Gressel: Ich will nicht für die Liga sprechen, aber das, was wir hier aufgebaut haben, ist definitiv ein gutes Vorbild. Mit jungen Spielern die Liga erobern und weg von den 35-Jährigen, die hier ihre Karriere ausklingen lassen.

kicker: Also ist dieser Retirement-League-Stempel, der der MLS hierzulande aufgedrückt wird, (noch) berechtigt?

Gressel: Noch, aber das ändert sich schnell. Weil viele gestandene Spieler sehen, dass Legenden wie Andrea Pirlo hier eine schwere Zeit haben und oft nur auf der Bank sitzen. Die haben keine Stammplatzgarantie mehr.

Atlantas Fans brechen alle Rekorde

kicker: Mit Atlanta scheint Besitzer Arthur Blank (zugleich Eigentümer des NFL-Vizechampions Atlanta Falcons) den idealen Markt erwischt zu haben, die Fans sind regelrecht besessen. Ist United daher auch vergleichbar mit RB Leipzig?

Gressel: Ich würde uns nicht mit Leipzig vergleichen. Hier hat jeder mal so angefangen wie wir.

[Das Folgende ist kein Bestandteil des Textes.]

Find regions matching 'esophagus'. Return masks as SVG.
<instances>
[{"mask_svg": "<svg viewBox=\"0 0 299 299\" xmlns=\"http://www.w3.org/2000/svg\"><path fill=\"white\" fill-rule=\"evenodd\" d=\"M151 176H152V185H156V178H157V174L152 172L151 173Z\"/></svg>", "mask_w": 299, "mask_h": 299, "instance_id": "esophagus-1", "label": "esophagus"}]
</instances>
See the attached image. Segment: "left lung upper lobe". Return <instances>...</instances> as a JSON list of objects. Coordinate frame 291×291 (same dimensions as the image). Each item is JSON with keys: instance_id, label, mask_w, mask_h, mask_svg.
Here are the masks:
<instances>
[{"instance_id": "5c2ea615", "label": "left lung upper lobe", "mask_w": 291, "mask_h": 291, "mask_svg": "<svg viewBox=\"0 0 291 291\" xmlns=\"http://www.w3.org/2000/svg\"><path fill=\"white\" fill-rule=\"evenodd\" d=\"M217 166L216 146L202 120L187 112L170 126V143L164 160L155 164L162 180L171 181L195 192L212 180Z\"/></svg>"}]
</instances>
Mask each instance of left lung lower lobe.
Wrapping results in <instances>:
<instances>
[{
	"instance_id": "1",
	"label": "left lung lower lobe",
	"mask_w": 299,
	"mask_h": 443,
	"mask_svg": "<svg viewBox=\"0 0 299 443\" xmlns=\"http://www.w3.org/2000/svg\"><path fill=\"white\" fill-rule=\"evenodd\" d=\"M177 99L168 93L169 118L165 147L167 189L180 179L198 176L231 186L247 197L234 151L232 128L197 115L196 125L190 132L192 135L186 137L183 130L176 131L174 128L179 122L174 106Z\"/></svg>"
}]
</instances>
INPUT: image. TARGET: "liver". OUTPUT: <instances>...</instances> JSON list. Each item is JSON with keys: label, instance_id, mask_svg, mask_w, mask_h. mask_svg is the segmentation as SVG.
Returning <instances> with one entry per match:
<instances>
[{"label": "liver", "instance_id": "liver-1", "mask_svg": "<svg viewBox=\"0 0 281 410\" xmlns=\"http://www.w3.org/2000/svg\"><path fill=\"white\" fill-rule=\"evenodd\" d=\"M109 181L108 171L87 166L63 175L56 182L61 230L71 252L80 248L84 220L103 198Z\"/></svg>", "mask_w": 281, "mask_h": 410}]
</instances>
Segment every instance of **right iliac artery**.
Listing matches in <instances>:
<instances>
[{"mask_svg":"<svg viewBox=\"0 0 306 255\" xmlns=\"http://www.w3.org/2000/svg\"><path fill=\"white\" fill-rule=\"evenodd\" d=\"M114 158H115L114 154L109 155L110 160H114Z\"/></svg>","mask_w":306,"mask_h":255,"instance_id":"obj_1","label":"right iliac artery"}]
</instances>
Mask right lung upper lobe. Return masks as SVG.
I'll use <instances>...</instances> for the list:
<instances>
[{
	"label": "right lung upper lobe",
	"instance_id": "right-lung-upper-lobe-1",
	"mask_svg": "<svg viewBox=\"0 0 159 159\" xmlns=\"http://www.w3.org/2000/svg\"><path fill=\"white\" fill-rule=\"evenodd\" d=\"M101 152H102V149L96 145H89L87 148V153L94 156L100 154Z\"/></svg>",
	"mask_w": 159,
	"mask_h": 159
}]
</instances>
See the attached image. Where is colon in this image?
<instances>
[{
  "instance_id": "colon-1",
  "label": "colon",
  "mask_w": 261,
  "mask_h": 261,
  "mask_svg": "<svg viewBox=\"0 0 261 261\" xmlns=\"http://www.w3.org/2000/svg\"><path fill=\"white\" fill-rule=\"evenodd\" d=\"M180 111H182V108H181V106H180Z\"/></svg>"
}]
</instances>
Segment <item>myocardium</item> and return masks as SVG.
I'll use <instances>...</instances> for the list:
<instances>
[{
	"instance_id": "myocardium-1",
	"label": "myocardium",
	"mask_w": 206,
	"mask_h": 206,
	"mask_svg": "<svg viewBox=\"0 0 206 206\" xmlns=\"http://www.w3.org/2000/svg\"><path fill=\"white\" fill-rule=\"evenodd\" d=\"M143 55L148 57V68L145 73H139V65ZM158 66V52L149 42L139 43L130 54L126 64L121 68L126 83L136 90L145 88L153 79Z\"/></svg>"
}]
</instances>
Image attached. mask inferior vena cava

Nichtsdestotrotz haben der Besitzer und die Fans einen Riesenjob gemacht, das hatte selbst hier im Klub niemand erwartet. Gestern erst hat der MLS-Comissioner (Don Garber, d. Red.) gesagt, dass wir den besten Start der amerikanischen Sport-Franchise-Geschichte hatten, also nicht aufs Sportliche bezogen. Es ist einfach wahnsinnig, was hier los ist.

Mir läuft's immer noch eiskalt den Rücken runter, wenn ich da einlaufe.

Gressel über die 70.000 Fans im neuen Mercedes Benz Stadium

kicker: Was bekommen Sie persönlich vom vorherrschenden Hype in der Stadt mit?

Gressel: Mich erkennen schon viele Leute hier. (lacht) Bis hin zum Status von Dennis Schröder dauert es vielleicht noch ein bisschen...

kicker: Sie spielen vor über 70.000 Zuschauern im neuen, spektakulären Mercedes Benz Stadium, dem teuersten Stadion der Welt. Das ist vielen Profis in Europa in ihrer Karriere nicht vergönnt.

Spektakulär: Im Mercedes Benz Stadium trägt Atlanta United seine Heimspiele aus. Getty Images

Gressel: Mir läuft's immer noch eiskalt den Rücken runter, wenn ich da einlaufe. Daran kann man sich gar nicht gewöhnen. Die Fans sind meiner Meinung nach das, was den Klub so erfolgreich macht.

K.-o.-Duell gegen Columbus: "Viele haben Angst vor uns"

kicker: Jetzt geht es am Donnerstag in der ersten K.-o.-Runde der Play-offs gegen Columbus Crew. Wie weit kann es für Sie gehen?

Gressel: Wir fürchten uns vor Niemandem, in ein oder zwei Spielen kann viel passieren. Gerade zuhause machen unsere Fans einen großen Unterschied, viele Vereine haben Angst vor uns.

kicker: Ist eine Rückkehr nach Deutschland für Sie aktuell ein Thema?

Gressel: Also Anfragen gab es noch keine soweit ich weiß, aber natürlich ist die Bundesliga ein Traum für mich. Ich hatte jetzt ein gutes Jahr, deswegen drehe ich nicht durch und hätte auch kein Problem damit, meine ganze Karriere hier zu verbringen.